_Auszug_
Landwirtschaft kann klimaneutral werden
«Wir haben uns im Rahmen des Pariser Klimaabkommens verpflichtet, die Treibhausgasemissionen bis 2050 auf null zu bringen – es stellt sich deshalb nicht die Frage, ob, sondern wie wir die Emissionen reduzieren können», betont Michael Studer. Für die Landwirtschaft sei er relativ zuversichtlich, dass sie klimaneutral werde. «Aber es bleibt noch viel zu tun», so der Forscher. Er geht davon aus, dass die Schweiz 2050 noch etwa 10 Millionen Tonnen CO 2 -Äquivalente ausstossen wird. Die Landwirtschaft werde dazu etwa 5 Millionen beitragen.
Relativ nimmt der Anteil der Landwirtschaft also zu, absolut trägt die Landwirtschaft dazu bei, die CO 2 -Emissionen zu reduzieren. Die 5 Millionen Tonnen CO 2 -Äquivalente entsprechend dem Ziel, ihre Emissionen im Vergleich zu 1990 um 40 Prozent zu reduzieren. Damals verursachte die Landwirtschaft 8 Millionen Tonnen CO 2 -Äquivalente, 2020 noch rund 7,2 Millionen Tonnen. Müsste die Landwirtschaft Netto-Null erreichen, müssten Treibhausgase sequestriert werden, so Michael Studer.

_Arbeitsauftrag 1_
Schreiben Sie einen Abschnitt aus dem Auszug über die Landwirtschaft wortgetreu nieder. Setzen Sie bei den Worten „Relativ nimmt der“ ein und hören Sie nach „so Michael Studer.“ auf.

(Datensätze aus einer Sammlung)
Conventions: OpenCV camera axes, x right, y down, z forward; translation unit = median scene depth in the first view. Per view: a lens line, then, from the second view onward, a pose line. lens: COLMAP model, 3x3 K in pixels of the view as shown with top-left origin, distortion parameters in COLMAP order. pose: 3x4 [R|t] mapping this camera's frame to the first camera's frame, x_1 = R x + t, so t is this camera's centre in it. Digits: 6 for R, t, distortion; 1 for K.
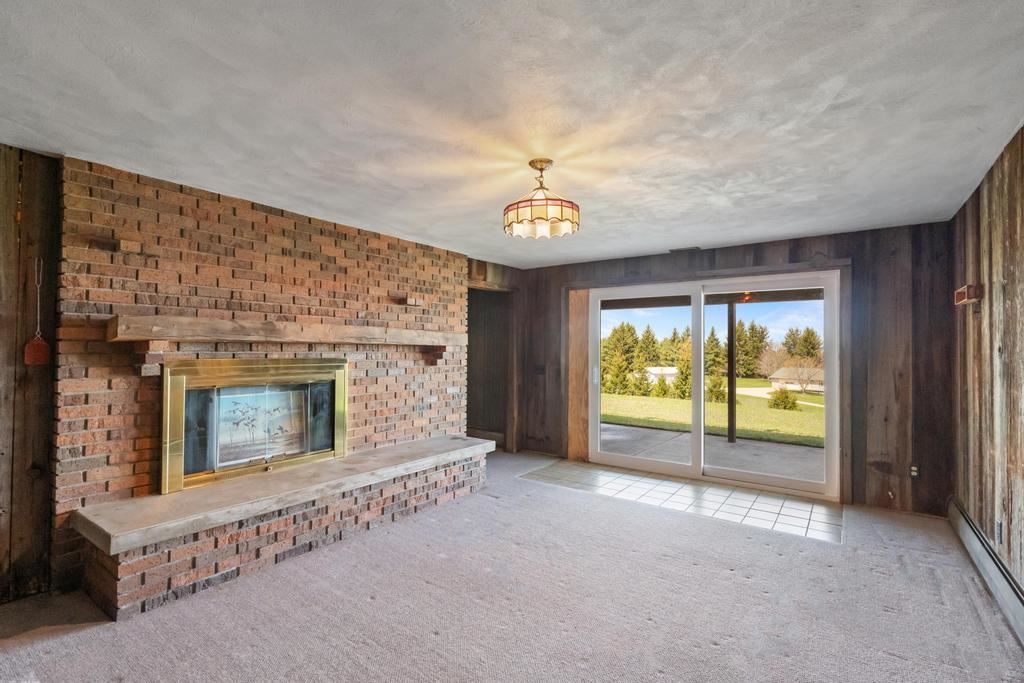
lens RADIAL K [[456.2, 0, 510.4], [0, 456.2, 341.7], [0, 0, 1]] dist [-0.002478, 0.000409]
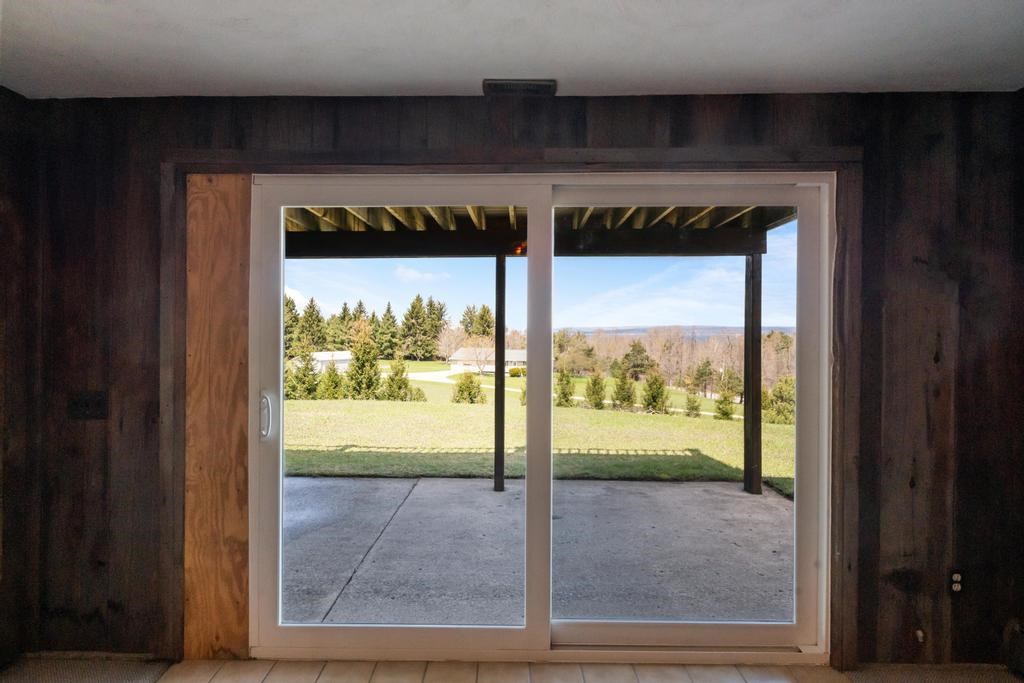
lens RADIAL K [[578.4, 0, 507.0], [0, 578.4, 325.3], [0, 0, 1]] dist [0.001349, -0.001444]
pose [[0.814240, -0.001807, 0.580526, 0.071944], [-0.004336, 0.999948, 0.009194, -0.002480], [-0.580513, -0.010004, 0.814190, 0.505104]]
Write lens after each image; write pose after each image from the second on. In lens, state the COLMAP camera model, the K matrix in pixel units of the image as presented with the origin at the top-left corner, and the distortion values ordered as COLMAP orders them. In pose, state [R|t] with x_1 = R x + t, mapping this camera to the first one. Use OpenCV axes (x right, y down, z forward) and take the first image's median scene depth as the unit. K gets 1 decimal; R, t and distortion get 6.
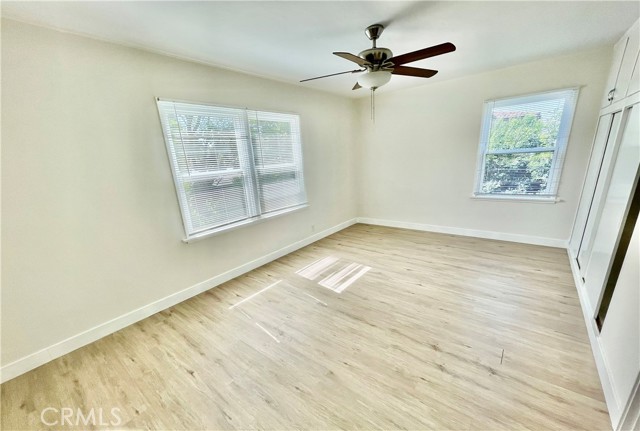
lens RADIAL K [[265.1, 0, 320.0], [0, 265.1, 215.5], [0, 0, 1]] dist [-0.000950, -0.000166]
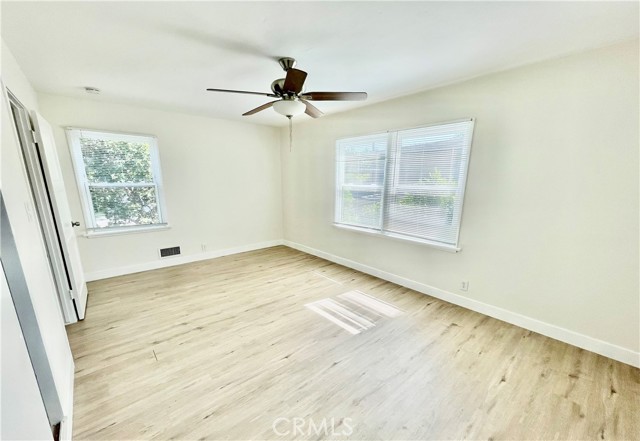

_Arbeitsauftrag 2_
Entnehmen Sie den Datensätzen die Zeilen von der Zeile, die „Write lens after“ enthält, bis zum Ende der Datensätze unverändert, beide Enden eingeschlossen. Lassen Sie die Bilder in Ihrer Antwort weg.

_Ausgabe 1_
Relativ nimmt der Anteil der Landwirtschaft also zu, absolut trägt die Landwirtschaft dazu bei, die CO 2 -Emissionen zu reduzieren. Die 5 Millionen Tonnen CO 2 -Äquivalente entsprechend dem Ziel, ihre Emissionen im Vergleich zu 1990 um 40 Prozent zu reduzieren. Damals verursachte die Landwirtschaft 8 Millionen Tonnen CO 2 -Äquivalente, 2020 noch rund 7,2 Millionen Tonnen. Müsste die Landwirtschaft Netto-Null erreichen, müssten Treibhausgase sequestriert werden, so Michael Studer.

_Ausgabe 2_
Write lens after each image; write pose after each image from the second on. In lens, state the COLMAP camera model, the K matrix in pixel units of the image as presented with the origin at the top-left corner, and the distortion values ordered as COLMAP orders them. In pose, state [R|t] with x_1 = R x + t, mapping this camera to the first one. Use OpenCV axes (x right, y down, z forward) and take the first image's median scene depth as the unit. K gets 1 decimal; R, t and distortion get 6.
lens RADIAL K [[265.1, 0, 320.0], [0, 265.1, 215.5], [0, 0, 1]] dist [-0.000950, -0.000166]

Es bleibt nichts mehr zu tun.